*EXERCISE*:
Transcribe only what runs from the line including "Sẽ có tình yêu mới là ba" through the last line of the entries, exactly as it appears.

(Extracted page text data)

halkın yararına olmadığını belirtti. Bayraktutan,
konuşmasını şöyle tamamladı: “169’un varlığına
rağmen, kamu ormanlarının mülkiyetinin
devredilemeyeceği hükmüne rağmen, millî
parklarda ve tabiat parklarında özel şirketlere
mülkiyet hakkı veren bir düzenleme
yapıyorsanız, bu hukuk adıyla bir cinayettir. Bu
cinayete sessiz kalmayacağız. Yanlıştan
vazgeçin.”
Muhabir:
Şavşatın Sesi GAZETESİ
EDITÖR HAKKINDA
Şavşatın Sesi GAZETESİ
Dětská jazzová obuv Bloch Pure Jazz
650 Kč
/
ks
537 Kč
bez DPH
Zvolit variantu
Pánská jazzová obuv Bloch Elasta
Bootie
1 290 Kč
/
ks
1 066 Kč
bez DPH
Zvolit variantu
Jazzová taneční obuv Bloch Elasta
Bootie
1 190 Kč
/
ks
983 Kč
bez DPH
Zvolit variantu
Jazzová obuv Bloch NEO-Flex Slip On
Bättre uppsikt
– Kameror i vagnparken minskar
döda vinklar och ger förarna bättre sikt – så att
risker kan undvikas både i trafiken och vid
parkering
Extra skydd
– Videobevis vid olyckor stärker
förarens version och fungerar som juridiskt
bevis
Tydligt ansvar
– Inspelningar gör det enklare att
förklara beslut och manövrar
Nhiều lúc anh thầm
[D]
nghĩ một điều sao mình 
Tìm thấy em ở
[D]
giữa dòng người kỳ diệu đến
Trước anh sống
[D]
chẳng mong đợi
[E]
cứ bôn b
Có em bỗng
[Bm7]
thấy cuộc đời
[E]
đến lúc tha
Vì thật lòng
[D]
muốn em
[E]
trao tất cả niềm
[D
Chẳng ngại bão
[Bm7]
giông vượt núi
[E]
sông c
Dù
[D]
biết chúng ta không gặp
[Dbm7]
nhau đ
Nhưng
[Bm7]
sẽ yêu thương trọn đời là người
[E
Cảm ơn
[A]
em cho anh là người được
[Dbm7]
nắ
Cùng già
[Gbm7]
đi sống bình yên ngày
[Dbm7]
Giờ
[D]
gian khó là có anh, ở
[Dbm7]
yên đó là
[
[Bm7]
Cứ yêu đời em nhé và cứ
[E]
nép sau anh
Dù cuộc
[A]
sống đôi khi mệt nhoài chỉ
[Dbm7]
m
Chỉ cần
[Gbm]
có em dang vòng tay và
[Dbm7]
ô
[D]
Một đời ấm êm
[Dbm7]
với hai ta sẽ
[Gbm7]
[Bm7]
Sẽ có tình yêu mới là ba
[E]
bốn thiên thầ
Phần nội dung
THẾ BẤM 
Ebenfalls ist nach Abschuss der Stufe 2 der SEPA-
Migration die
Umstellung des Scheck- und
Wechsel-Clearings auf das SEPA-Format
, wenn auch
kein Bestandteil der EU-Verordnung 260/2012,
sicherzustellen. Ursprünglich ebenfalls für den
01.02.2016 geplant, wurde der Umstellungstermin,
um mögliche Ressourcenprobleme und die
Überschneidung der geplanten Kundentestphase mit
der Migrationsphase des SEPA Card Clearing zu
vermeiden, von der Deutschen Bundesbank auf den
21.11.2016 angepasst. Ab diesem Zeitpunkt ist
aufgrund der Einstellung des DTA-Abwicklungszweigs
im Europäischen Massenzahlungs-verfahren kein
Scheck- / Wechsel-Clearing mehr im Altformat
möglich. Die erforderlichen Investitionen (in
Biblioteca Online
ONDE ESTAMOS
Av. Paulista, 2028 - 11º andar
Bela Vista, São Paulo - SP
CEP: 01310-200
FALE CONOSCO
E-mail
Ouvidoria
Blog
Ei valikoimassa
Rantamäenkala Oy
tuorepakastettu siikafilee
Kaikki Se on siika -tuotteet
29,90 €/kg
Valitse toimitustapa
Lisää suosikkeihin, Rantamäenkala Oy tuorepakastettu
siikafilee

*WORKED SOLUTION*:
Sẽ có tình yêu mới là ba
[E]
bốn thiên thầ
Phần nội dung
THẾ BẤM 
Ebenfalls ist nach Abschuss der Stufe 2 der SEPA-
Migration die
Umstellung des Scheck- und
Wechsel-Clearings auf das SEPA-Format
, wenn auch
kein Bestandteil der EU-Verordnung 260/2012,
sicherzustellen. Ursprünglich ebenfalls für den
01.02.2016 geplant, wurde der Umstellungstermin,
um mögliche Ressourcenprobleme und die
Überschneidung der geplanten Kundentestphase mit
der Migrationsphase des SEPA Card Clearing zu
vermeiden, von der Deutschen Bundesbank auf den
21.11.2016 angepasst. Ab diesem Zeitpunkt ist
aufgrund der Einstellung des DTA-Abwicklungszweigs
im Europäischen Massenzahlungs-verfahren kein
Scheck- / Wechsel-Clearing mehr im Altformat
möglich. Die erforderlichen Investitionen (in
Biblioteca Online
ONDE ESTAMOS
Av. Paulista, 2028 - 11º andar
Bela Vista, São Paulo - SP
CEP: 01310-200
FALE CONOSCO
E-mail
Ouvidoria
Blog
Ei valikoimassa
Rantamäenkala Oy
tuorepakastettu siikafilee
Kaikki Se on siika -tuotteet
29,90 €/kg
Valitse toimitustapa
Lisää suosikkeihin, Rantamäenkala Oy tuorepakastettu
siikafilee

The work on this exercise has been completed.